Abortion providers across the country have braced themselves for the possibility that the new conservative majority on the US Supreme Court could further limit the practice and the was particularly the case in Oklahoma and Texas.

“The impact will be catastrophic for Oklahoma,” said Elizabeth Nash, a state policy analyst for the Guttmacher Institute, who supports abortion rights. “It will also have serious implications, particularly for Texas patients who traveled to Oklahoma in large numbers after Texas’ six-week abortion ban went into effect in September.”

The bills are part of a aggressive push in Republican-led states restrict abortion rights. It comes on the heels of one Draft opinion leaked by the nation’s Supreme Court, suggesting judges are considering overturning the landmark Roe v. Wade, which legalized abortion nearly 50 years ago.


The only exceptions in the Oklahoma law intended to save the life of a pregnant woman or if the pregnancy is the result of rape or incest that has been reported to law enforcement.

The bill specifically authorizes physicians to remove a “dead unborn child caused by spontaneous abortion” or miscarriage, or an ectopic pregnancy, a potentially life-threatening emergency that occurs when a fertilized egg implants outside the uterus, often in a fallopian tube and in early pregnancy.

The law also doesn’t apply to taking the morning-after pill like Plan B or any form of birth control.

Two of Oklahoma’s four abortion clinics have already stopped offering abortions after the governor signed a six-week ban earlier this month.


As the state’s two remaining abortion clinics are expected to cease offering their services, it’s unclear what happens to women who fall under one of the exceptions. The law’s author, State Rep. Wendi Stearman, says doctors will be empowered to decide which women are eligible and those abortions will be performed in hospitals. But abortion rights providers and campaigners warn that trying to prove eligibility can prove difficult and even dangerous.

In addition to the already signed Texas-style bill, the measure is one of at least three anti-abortion laws sent to Stitt this year.

Oklahoma law is modeled after a unique Texas law enacted by the US Supreme Court allowed to stay in place which allows individuals to sue abortion providers or anyone who helps a woman obtain an abortion.

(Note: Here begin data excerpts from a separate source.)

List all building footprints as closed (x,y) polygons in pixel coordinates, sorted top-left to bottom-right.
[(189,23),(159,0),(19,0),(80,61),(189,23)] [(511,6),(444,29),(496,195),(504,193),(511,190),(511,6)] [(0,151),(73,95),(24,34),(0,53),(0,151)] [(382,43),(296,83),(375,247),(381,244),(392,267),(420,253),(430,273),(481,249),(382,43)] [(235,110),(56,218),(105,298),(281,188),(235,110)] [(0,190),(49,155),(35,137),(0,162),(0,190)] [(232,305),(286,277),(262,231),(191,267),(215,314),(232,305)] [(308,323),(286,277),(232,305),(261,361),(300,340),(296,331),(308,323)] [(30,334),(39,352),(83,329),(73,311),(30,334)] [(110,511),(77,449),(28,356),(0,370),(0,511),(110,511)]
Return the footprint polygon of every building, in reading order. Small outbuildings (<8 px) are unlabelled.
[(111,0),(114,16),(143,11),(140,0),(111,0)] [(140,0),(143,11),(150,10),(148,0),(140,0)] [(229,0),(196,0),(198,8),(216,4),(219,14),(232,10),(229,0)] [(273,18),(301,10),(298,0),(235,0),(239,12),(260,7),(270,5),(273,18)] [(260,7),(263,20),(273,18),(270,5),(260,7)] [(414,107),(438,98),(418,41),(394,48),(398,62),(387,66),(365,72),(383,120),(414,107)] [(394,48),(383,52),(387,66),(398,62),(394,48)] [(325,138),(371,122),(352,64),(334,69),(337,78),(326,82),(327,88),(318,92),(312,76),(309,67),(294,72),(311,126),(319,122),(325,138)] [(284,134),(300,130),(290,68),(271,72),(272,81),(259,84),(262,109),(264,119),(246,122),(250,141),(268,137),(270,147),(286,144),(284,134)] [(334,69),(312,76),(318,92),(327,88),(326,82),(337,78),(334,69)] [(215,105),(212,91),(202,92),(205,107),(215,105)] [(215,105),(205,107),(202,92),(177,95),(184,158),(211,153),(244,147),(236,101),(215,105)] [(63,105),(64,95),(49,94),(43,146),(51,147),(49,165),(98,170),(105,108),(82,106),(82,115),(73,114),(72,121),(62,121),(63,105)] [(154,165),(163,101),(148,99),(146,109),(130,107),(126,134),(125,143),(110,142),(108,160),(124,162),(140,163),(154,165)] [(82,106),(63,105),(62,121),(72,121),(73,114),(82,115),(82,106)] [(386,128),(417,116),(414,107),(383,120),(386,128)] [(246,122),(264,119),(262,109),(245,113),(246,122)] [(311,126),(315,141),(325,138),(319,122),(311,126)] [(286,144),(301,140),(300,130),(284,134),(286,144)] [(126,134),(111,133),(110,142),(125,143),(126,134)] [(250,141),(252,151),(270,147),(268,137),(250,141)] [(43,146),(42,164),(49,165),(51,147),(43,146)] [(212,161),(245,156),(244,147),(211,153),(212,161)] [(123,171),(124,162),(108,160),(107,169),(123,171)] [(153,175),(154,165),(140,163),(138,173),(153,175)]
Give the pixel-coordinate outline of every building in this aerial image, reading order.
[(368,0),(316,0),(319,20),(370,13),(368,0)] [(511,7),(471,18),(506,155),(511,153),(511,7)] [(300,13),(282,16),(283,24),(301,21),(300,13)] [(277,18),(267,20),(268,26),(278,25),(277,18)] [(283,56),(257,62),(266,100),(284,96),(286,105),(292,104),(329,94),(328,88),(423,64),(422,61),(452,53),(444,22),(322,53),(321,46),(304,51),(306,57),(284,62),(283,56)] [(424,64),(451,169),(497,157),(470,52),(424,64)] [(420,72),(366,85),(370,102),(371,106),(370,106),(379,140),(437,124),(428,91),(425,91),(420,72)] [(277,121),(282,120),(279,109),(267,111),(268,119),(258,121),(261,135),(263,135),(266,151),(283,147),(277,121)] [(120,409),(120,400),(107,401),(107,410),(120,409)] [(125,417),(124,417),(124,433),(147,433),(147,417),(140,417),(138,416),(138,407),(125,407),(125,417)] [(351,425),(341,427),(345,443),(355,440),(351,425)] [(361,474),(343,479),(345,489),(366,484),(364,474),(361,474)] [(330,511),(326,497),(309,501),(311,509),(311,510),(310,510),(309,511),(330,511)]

Other Republican-led states attempted to copy Texas’ ban. Governor of Idaho signed the first copycat action in March, although it did locked temporarily by the country’s Supreme Court


Oklahoma’s third law, scheduled to go into effect this summer, would make performing an abortion a felony punishable by up to 10 years in prison. This bill contains no exceptions for rape or incest.

Copyright 2022 The Associated Press. All rights reserved. This material may not be published, broadcast, transcribed or redistributed without permission.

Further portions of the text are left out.